Oxyderces viridipes is a species of broad-nosed weevils in the family Curculionidae. This species is endemic to Colombia, commonly found in Medellín and surrounding areas, but has been incidentally collected in the United States.

== Taxonomy ==
Oxyderces viridipes was described for the first time by Carl Henrik Boheman in 1840, page 179, under the genus Platyomus. It belongs to the subfamily Entiminae, tribe Eustylini.
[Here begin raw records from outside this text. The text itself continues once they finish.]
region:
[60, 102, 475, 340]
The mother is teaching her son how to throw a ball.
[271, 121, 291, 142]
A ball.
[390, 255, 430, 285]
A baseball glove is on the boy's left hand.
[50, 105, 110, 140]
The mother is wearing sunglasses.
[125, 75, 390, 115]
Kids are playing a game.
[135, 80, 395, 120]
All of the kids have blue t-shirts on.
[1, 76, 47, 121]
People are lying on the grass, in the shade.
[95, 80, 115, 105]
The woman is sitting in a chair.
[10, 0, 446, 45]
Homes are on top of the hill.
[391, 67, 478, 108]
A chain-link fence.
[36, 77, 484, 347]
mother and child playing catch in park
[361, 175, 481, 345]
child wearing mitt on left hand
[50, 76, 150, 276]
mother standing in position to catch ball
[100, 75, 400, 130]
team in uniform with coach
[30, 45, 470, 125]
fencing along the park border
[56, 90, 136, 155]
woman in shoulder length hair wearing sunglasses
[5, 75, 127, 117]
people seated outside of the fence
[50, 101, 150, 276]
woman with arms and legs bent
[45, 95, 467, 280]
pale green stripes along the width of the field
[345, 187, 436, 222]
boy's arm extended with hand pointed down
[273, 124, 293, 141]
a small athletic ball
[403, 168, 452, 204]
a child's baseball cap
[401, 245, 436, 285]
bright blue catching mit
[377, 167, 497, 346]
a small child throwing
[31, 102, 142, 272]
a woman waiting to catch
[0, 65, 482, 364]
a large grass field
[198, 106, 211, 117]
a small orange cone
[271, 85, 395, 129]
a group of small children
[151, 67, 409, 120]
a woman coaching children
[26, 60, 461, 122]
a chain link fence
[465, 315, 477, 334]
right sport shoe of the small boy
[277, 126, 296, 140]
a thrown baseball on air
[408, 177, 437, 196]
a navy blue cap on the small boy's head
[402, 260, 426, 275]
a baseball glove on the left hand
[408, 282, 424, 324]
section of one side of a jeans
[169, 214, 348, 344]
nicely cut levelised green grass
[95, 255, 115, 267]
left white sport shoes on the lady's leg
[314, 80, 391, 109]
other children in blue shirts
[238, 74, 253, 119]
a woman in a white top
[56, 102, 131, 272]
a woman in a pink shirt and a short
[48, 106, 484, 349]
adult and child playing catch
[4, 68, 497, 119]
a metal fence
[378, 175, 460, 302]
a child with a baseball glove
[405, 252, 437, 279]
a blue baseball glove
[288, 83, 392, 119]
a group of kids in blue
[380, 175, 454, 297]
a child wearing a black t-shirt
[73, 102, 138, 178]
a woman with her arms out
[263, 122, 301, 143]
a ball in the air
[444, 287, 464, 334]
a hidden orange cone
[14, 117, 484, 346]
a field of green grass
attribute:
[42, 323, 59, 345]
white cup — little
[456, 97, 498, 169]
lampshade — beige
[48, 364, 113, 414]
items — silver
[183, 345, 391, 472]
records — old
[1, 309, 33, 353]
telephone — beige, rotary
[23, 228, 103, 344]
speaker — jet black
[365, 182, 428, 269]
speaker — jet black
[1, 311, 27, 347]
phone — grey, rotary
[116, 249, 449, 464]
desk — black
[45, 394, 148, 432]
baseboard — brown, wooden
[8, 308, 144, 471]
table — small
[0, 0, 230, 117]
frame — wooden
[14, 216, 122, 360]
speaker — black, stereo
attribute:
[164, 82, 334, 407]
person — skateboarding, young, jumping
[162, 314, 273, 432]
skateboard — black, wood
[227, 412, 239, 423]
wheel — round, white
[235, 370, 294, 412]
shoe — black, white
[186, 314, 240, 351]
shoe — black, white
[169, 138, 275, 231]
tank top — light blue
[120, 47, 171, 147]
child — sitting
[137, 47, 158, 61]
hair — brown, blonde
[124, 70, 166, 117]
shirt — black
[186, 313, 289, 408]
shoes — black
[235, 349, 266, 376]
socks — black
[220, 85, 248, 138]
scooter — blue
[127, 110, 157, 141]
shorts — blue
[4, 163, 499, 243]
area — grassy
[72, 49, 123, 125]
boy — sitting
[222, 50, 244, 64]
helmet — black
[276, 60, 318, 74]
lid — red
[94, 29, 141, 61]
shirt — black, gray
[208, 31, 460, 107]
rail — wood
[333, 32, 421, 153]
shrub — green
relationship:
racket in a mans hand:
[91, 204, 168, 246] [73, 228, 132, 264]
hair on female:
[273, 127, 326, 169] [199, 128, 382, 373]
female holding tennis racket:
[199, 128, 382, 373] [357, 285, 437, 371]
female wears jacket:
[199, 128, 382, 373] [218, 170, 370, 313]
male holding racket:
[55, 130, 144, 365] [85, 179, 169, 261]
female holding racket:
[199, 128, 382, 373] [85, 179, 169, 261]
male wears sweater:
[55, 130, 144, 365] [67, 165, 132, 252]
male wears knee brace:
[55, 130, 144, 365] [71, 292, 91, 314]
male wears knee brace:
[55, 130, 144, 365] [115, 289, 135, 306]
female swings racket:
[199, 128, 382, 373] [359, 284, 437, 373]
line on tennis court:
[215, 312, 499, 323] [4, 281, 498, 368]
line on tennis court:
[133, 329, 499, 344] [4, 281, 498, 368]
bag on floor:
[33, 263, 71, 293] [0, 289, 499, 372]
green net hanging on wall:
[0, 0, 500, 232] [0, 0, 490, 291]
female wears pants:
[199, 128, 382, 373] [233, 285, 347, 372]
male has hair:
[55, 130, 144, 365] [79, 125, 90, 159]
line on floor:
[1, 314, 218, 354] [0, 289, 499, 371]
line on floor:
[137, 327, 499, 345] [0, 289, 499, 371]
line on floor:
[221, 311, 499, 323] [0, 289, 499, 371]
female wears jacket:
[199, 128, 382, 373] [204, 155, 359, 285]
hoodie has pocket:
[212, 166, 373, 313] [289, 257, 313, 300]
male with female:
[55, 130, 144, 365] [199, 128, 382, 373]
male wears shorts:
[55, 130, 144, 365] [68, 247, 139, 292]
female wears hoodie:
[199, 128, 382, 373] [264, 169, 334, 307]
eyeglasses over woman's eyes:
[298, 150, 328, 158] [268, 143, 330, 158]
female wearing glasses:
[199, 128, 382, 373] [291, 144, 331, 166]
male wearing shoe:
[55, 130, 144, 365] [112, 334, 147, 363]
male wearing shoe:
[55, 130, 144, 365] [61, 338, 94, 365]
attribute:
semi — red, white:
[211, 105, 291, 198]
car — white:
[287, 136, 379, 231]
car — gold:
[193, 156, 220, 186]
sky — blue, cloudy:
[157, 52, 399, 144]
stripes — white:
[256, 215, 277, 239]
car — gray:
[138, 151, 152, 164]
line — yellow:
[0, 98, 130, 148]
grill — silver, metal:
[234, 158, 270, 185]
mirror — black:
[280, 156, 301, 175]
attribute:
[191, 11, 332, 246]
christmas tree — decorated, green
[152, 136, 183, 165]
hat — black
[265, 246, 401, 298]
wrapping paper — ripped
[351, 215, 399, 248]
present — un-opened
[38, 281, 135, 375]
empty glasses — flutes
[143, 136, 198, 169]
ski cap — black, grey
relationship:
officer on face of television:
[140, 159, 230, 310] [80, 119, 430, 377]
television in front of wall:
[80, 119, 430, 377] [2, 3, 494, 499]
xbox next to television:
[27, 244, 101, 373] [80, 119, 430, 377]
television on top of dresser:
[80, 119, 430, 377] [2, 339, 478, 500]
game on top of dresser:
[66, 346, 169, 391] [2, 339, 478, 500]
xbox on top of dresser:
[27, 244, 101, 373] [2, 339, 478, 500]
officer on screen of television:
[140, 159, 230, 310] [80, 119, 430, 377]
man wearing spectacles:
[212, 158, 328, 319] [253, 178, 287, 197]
The taxonomic status of the species requires verification, since it can be easily confused with the genus Compsus.

The holotype for Oxyderces viridipes is housed at the Swedish Museum of Natural History (NHRS-JLKB000022891; identified as Compsus viridipes).

== Description ==
The original diagnosis, in Latin, offered by Boheman is as follows:

Oblongus, niger, squamulis laete virescentibus tectus, capite rostroque

cupreo-squamosis; fronte foveolata, rostro medio utrinque impresso;

thorace oblongo, dorso late parum profunde impresso, rude minus

crebre rugoso; elytris dorso depressis, sat profunde punctato-striatis,

interstitiis alternis modice elevatis, sutura late albo-squamosis, apice

ipso mucronatis, pedibus squamulis viridi-nitidis tectis.
— Boheman, p. 179
According to this diagnosis, the species can be recognized by the following features: dense cover of green scales; head and rostrum with cupreous scales; frons with a fovea, rostrum medially depressed; pronotum slightly depressed medially, coarsely rugose; elytra dorsally flattened, with moderately marked elytral punctures, with alternate interstriae moderately elevated, sutural region covered by white scales and apices projected; legs covered by shiny green scales.

== Distribution ==
Oxyderces viridipes is endemic to Colombia. The type locality is Antioquia and there are plenty of records in iNaturalist from Medellín and surrounding municipalities.

The species has been both, intercepted at ports of entry and recorded in iNaturalist from the United States.